HOW TO COMPLETE THIS TASK. Every record here must be copied exactly, except for the images it holds.

[Data extracted from a collection]
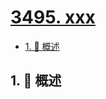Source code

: # [3495. xxx](https://github.com/Tdahuyou/TNotes.leetcode/tree/main/notes/3495.%20xxx)

<!-- region:toc -->

- [1. 📝 概述](#1--概述)

<!-- endregion:toc -->

## 1. 📝 概述

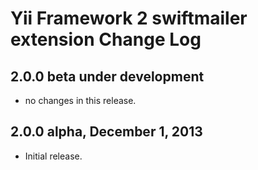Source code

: Yii Framework 2 swiftmailer extension Change Log
================================================

2.0.0 beta under development
----------------------------

- no changes in this release.

2.0.0 alpha, December 1, 2013
-----------------------------

- Initial release.
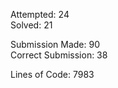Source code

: Attempted: 24 <br>
Solved: 21 <br>

Submission Made: 90 <br>
Correct Submission: 38 <br>

Lines of Code: 7983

RESULT FOR THIS EXERCISE.
Source code

: # [3495. xxx](https://github.com/Tdahuyou/TNotes.leetcode/tree/main/notes/3495.%20xxx)

<!-- region:toc -->

- [1. 📝 概述](#1--概述)

<!-- endregion:toc -->

## 1. 📝 概述

Source code

: Yii Framework 2 swiftmailer extension Change Log
================================================

2.0.0 beta under development
----------------------------

- no changes in this release.

2.0.0 alpha, December 1, 2013
-----------------------------

- Initial release.
Source code

: Attempted: 24 <br>
Solved: 21 <br>

Submission Made: 90 <br>
Correct Submission: 38 <br>

Lines of Code: 7983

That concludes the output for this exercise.